**Your goal**
From the listing below, pick out each line with the word "Left".
★ ★ ★
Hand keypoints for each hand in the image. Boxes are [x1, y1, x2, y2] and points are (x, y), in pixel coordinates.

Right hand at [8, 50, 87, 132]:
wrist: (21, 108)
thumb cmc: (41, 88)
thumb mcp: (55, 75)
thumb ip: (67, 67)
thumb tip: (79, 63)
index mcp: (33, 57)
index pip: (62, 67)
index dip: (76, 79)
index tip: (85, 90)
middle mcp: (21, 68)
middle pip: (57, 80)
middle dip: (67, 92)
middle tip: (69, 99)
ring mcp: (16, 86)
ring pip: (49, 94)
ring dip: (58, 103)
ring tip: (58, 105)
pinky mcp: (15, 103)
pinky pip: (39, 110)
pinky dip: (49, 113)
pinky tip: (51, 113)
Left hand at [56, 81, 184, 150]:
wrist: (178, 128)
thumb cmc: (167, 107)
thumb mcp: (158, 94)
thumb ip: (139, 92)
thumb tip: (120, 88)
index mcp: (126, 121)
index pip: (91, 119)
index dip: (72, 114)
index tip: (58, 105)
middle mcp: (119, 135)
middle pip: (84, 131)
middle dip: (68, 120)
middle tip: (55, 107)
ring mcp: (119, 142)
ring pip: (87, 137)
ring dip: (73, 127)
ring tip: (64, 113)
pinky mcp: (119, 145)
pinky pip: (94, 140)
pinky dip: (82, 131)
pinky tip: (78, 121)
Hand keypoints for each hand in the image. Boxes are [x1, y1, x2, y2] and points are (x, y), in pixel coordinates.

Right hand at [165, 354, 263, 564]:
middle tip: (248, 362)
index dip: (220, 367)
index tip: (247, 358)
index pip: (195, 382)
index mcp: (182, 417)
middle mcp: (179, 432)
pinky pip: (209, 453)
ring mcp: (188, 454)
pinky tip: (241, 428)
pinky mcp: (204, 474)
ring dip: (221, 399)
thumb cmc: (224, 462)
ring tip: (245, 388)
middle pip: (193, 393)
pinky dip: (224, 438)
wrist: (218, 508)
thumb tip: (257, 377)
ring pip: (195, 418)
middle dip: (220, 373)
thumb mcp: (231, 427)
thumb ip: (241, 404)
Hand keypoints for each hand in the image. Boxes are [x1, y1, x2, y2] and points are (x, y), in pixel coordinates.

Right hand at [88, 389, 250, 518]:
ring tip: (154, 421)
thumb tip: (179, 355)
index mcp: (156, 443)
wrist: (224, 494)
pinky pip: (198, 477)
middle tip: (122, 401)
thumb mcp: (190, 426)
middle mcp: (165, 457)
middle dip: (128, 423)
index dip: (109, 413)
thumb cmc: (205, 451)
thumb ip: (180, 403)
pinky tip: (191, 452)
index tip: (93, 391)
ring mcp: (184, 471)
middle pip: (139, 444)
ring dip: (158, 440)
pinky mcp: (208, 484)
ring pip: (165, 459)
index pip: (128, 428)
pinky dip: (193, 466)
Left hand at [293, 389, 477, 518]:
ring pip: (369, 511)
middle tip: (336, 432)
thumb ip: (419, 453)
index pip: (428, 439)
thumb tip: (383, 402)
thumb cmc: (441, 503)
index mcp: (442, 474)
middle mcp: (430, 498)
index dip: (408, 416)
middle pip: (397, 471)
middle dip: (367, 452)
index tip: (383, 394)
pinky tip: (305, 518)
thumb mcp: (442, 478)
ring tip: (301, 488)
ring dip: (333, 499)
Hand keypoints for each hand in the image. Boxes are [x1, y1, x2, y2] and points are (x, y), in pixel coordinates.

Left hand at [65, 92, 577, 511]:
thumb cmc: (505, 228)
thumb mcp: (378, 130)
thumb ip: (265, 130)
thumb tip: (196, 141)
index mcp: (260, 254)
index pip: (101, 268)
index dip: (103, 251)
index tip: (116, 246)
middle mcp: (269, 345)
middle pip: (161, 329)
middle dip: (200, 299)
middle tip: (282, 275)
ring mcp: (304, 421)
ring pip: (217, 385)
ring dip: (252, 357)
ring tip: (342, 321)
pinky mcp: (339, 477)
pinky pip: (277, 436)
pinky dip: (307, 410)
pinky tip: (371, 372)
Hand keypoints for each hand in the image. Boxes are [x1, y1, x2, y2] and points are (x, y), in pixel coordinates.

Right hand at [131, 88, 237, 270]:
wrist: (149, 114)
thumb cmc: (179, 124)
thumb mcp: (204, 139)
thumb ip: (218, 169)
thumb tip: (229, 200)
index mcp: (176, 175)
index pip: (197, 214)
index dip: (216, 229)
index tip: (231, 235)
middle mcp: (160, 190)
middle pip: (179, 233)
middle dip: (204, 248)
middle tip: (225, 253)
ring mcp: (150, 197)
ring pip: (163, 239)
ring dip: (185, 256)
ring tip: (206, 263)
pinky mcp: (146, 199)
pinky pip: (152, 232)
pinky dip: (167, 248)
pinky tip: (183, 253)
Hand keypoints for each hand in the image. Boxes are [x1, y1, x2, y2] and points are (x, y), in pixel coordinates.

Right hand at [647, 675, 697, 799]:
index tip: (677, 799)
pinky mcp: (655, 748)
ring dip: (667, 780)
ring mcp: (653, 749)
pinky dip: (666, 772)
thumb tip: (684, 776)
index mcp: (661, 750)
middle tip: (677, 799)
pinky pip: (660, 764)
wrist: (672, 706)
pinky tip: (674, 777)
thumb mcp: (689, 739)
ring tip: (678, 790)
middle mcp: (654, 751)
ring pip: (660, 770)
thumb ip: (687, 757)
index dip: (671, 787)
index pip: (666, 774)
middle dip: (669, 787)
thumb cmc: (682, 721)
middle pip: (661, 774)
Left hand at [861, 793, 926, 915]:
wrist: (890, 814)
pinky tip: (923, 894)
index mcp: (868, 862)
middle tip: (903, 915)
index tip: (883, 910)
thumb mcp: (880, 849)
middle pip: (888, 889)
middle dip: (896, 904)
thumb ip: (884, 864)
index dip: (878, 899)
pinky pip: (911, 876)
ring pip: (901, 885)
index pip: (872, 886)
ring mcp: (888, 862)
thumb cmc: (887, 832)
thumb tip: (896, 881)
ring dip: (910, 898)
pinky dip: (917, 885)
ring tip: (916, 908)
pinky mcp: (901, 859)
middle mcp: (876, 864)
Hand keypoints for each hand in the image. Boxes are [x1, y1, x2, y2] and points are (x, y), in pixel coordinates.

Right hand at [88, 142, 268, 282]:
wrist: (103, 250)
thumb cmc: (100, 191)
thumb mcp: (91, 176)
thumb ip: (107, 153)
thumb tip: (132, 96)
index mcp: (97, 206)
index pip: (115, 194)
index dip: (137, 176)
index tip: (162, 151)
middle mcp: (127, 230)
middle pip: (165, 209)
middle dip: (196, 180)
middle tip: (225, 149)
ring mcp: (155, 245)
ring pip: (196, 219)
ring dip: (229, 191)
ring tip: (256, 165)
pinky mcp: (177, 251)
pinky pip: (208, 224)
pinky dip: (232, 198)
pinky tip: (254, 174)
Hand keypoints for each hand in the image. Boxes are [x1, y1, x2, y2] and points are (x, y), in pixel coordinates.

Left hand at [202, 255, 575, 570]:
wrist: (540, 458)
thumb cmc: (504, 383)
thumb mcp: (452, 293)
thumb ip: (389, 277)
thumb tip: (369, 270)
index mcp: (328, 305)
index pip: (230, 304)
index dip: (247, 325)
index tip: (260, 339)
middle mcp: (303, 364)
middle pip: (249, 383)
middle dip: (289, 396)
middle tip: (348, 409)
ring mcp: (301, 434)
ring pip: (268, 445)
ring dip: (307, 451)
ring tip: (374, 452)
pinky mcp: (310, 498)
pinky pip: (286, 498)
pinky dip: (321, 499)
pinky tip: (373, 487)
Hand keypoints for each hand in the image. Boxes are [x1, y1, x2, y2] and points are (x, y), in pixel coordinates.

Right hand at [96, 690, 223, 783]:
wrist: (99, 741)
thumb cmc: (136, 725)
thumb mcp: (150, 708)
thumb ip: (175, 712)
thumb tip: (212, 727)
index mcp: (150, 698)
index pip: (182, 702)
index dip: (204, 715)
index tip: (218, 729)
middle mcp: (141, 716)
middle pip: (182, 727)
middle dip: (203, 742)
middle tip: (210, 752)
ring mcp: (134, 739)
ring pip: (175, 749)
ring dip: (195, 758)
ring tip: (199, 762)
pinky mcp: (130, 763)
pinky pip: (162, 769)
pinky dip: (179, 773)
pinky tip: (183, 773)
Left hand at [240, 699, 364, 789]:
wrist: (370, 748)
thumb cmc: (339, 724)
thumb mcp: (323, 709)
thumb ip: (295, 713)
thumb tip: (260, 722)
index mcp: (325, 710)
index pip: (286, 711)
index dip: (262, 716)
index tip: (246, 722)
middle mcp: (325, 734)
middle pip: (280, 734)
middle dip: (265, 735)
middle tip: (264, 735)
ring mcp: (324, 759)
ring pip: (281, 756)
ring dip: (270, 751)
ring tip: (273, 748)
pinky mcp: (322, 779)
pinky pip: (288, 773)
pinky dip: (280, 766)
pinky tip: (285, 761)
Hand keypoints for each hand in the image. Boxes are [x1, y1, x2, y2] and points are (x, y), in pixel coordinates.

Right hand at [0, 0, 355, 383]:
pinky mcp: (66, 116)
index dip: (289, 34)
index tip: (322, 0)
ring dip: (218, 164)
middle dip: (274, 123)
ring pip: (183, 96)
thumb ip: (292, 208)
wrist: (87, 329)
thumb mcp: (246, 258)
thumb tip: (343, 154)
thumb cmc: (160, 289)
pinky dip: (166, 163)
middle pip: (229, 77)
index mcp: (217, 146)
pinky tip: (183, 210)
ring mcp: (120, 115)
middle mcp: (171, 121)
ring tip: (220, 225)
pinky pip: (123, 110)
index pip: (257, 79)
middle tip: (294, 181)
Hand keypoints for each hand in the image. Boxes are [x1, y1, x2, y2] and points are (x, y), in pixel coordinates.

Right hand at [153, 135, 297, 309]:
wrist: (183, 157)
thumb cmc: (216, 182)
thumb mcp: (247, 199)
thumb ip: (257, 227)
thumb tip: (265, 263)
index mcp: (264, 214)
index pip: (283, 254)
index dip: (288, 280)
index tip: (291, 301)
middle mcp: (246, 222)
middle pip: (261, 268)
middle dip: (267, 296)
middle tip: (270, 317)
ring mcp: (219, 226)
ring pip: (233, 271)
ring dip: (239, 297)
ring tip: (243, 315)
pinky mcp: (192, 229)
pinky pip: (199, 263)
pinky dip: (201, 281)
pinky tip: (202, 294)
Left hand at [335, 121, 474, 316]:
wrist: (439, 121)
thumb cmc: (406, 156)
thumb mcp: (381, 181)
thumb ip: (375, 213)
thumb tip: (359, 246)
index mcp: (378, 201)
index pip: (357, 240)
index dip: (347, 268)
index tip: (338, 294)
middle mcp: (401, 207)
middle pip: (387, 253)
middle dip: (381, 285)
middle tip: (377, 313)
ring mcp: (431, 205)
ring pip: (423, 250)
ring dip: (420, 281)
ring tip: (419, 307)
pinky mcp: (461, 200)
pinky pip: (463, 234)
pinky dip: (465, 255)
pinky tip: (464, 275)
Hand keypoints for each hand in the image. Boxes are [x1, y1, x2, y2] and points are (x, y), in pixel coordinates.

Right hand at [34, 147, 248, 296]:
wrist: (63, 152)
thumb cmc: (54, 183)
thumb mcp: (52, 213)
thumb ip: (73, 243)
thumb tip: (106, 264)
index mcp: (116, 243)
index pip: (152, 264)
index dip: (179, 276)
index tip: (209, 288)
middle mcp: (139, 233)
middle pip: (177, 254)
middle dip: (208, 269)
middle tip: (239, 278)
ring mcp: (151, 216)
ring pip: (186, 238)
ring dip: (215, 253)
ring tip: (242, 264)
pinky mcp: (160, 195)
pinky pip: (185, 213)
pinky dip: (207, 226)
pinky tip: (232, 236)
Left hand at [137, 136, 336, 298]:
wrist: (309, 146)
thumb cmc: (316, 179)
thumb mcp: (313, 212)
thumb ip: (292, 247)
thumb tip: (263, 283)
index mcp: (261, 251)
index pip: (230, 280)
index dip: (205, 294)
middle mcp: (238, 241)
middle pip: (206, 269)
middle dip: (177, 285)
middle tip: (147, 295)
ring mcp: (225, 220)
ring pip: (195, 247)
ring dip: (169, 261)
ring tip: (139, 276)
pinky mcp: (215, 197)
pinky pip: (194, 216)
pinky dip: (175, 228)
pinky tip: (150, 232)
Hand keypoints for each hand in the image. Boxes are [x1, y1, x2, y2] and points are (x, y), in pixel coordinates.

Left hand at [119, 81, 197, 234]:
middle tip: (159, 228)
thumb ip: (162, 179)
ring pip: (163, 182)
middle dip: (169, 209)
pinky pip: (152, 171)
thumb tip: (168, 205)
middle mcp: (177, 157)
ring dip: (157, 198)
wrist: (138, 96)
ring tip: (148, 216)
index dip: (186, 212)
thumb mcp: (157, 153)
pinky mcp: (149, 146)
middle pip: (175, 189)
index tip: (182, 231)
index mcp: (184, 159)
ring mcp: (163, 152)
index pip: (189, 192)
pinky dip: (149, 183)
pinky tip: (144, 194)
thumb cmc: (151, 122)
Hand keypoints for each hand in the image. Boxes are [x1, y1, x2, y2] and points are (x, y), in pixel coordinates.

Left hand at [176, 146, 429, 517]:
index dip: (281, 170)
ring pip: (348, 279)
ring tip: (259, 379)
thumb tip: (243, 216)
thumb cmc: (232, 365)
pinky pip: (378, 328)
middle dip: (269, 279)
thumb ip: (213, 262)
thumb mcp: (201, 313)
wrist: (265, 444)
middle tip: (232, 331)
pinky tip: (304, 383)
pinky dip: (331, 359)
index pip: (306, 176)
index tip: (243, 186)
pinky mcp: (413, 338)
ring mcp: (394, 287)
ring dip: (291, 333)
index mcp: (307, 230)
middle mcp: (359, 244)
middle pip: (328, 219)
★ ★ ★
**Reply to the task**
Left hand at [56, 81, 184, 150]:
Left hand at [293, 389, 477, 518]:
Left hand at [65, 92, 577, 511]:
Left hand at [861, 793, 926, 915]:
Left hand at [202, 255, 575, 570]:
Left hand at [240, 699, 364, 789]:
Left hand at [335, 121, 474, 316]:
Left hand at [137, 136, 336, 298]:
Left hand at [119, 81, 197, 234]:
Left hand at [176, 146, 429, 517]:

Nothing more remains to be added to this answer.